1-9- Etre dans une position de "sujet séparé" pour pouvoir créer des liens et s'adapter.

La théorie psychanalytique s'intéresse principalement aux résonances inconscientes que le premier milieu social a produit de façon durable, sous forme de "traces mnésiques" (FREUD) ou de "lettre" (LACAN), inscrites dans l'inconscient du sujet, et devenues constitutives de la manière dont celui-ci construit ses relations au monde et à lui-même. L'enfant est parlé par ses parents bien avant sa naissance, et, de ce fait, est inscrit dans la chaîne signifiante, dans le monde et dans le symbolisme, avant de commencer à en faire usage lui-même. L'accent est porté en psychanalyse sur ce que Boris CYRULNIK nommeles deux premiers "mondes écologiques", qui s'articulent entre eux et préparent l'inscription du sujet dans "le troisième monde écologique", celui du social et de la culture, celui dans lequel les enfants qui sont en difficulté à l'école, ont justement des difficultés à "s'adapter", à s'inscrire.

L'accession aux deuxième et troisième "mondes écologiques" repose sur une série de ruptures à l'origine de la créativité du sujet , grâce au jeu entre deux mouvements opposés: la perte et les retrouvailles. ‘ "...un des ressorts des plus essentiels de l'expérience analytique, et ce depuis le début, c'est la notion du manque de l'objet." ’ (LACAN, 1956-1957, p. 35). L'élaboration des manques, des ruptures, des scansions inévitables et nécessaires, la symbolisation de la perte, de l'absence, intégrés par l'enfant selon le modèle du "fort-da" décrit par FREUD (1920, p. 16 à 20 ), ou du "perdu-trouvé" de "l'objet transitionnel" décrit par WINNICOTT (1971), développent, entre autres processus, les capacités de l'enfant à supporter le manque, la frustration, l'absence, à se séparer et à créer.

Comment entendre ce que recouvrent ces "opérations" psychiques dont il est question ici, et qui sont, selon la théorie psychanalytique, des processus d'adaptation du sujet, des processus de création? On peut admettre que le symbolisme estau sens large, le mode de représentation indirect et figuré d'une idée, d'un conflit, d'un désir inconscients. En ce sens, on peut en psychanalyse tenir pour symbolique toute formation substitutive, ajoutent LAPLANCHE et PONTALIS (1967).
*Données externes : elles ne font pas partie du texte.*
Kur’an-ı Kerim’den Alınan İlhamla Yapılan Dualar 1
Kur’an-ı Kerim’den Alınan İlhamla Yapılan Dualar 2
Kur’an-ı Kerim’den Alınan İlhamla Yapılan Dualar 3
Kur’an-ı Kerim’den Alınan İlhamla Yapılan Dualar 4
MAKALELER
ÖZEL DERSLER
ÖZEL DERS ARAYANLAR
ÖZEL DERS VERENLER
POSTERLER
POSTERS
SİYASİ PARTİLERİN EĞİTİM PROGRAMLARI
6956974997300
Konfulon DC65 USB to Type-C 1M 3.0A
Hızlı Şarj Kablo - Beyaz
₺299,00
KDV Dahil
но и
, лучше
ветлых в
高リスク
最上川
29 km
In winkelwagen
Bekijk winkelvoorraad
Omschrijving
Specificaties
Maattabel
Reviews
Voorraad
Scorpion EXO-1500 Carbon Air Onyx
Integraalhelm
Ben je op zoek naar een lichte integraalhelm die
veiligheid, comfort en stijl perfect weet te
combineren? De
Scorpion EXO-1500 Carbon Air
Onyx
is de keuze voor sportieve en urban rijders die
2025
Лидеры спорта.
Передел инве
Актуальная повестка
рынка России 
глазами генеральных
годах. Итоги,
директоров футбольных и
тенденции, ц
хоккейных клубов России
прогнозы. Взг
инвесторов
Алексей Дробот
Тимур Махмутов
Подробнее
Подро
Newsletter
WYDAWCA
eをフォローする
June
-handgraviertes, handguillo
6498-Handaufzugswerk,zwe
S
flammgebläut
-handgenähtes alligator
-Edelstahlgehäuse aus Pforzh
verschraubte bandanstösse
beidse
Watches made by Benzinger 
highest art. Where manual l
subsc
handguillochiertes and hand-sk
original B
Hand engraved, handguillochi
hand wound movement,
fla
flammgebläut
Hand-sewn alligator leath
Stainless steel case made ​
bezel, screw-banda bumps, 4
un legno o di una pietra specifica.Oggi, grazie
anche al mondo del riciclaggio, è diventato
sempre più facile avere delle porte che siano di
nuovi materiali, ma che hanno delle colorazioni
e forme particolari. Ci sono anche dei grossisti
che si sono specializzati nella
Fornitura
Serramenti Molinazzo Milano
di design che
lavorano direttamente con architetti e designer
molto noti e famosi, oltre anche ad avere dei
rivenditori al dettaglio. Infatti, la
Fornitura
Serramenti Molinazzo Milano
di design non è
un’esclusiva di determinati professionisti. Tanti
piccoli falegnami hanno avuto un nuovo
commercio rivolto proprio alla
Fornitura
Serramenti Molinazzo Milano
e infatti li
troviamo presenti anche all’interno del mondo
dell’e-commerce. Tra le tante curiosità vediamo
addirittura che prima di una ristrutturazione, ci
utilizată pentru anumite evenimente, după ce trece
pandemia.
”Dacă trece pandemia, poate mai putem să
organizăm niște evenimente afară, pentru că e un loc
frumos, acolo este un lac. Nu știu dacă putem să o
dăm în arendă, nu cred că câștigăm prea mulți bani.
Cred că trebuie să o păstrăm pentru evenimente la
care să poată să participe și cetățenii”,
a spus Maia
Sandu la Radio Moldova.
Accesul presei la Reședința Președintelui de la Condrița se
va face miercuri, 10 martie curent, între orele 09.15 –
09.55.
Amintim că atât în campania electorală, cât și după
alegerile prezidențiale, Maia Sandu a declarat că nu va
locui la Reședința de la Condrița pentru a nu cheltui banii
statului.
Si l'on admet que "le réel", comme dans la "grammaire" lacanienne, est là, premier, avant toute représentation, qu'il est constitué de ce qui strictement impensable, non figurable, et qu'il demeure, prêt à surgir, dans l'angoisse, le symptôme est "un effet du symbolique dans le réel". Il en témoigne, il en dit quelque chose, sous la forme d'une énigme, et à l'insu du sujet.

La théorie psychanalytique ne fait pas apparaître le concept d'adaptation en tant que tel. Cependant, toute la question de la constitution du sujet en tant que séparé de ses premiers objets d'amour, question centrale de la théorie psychanalytique, concerne les relations du bébé avec son milieu, le premier environnement originaire et primordial étant celui de la mère, puis l'évolution de ces relations. La théorie psychanalytique met en évidence que la grande affaire de l'enfant, celle qui lui permet de "s'adapter" à un nouveau contexte, celle qui lui permet de construire de nouveaux liens avec les personnes et avec les objets, et par conséquent, d'apprendre, est de se séparer, de se constituer en tant que sujet autonome, capable d'un désir qui lui soit un tant soit peu propre.

Nous avons constaté la nécessité pour le sujet, de disposer de capacités d'adaptation, et de parvenir à une adaptation suffisante au milieu dans lequel il est amené à vivre. Nous avons envisagé par quels processus le sujet s'adapte. Si l'inadaptation de l'enfant à l'école pose problème, que penser de ces enfants qui, eux, pourraient passer pour "sur-adaptés" au système?